After running this Logistical Descent Algorithm on a data set containing 50’000 rows with 5 input columns – on my laptop – it took 3 minutes to reach close to 99.5% “correctness”, I let it iterate 400 times. Then I tested running the algorithm on 500’000 rows of test data. After 500 iterations and about 30 minutes of calculation the prediction was 99.2%. And this is just when running on my laptop using Qlik Sense Desktop. I started experimenting in running the the code on 5’000’000 rows of data. Still, the same result – very high rate of correct predictions, and in some cases I reached 100% correct predictions for 500 new test values after just 7 minutes of calculations! The is very scalable!

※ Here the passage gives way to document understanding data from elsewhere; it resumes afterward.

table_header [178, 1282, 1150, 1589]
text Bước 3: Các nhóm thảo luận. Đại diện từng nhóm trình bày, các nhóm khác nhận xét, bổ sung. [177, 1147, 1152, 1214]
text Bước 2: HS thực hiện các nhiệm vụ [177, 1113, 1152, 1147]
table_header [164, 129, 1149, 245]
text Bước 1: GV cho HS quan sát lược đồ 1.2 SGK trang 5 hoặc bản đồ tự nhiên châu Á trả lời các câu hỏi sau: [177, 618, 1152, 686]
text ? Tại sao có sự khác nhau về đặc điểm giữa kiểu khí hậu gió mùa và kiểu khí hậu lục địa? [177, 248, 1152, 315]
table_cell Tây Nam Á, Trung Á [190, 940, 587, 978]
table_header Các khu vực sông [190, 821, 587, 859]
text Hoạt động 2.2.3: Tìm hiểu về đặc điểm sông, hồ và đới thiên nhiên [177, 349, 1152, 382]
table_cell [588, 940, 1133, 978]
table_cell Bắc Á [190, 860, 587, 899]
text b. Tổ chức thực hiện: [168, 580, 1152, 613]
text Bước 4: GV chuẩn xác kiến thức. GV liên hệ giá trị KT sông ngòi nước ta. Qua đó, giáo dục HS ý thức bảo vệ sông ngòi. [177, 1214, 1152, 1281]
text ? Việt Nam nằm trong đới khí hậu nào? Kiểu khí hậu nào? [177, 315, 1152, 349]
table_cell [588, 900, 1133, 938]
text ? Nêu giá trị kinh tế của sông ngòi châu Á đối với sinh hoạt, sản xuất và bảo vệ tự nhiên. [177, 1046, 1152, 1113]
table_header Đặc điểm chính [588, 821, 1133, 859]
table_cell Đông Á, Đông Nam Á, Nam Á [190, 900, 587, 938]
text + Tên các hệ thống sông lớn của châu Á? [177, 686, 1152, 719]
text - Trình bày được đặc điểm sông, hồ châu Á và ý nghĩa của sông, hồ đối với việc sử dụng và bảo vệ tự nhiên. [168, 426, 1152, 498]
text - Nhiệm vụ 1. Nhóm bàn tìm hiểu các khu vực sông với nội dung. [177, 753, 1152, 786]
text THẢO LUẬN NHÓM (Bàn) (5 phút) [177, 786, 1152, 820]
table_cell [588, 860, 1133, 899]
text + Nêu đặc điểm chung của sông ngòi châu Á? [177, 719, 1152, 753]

The different versions of Gradient Descent called Batch gradient descent, Stochastic gradient descent and Mini-batch gradient descent are all different ways to handle Gradient Descent when the data sets are really large. You basically split up the original data set in smaller sets and run the algorithm many ways in “batches” of data. The end result is usually a faster calculation (because you don’t actually end up calculating on every row) but with the negative effect of a less good prediction model.

 

But when we do the code inside Qlik Script, there is no need to do this kind of batch processing, because at the end of the day – the power of the Qlik Engine and the In-Memory-Processing we have in Qlik- it just fits perfectly! No need to invest in new Machine Learning Servers if all you need is Gradient Descent!  – You already have the power in your current Qlik Sense Platform!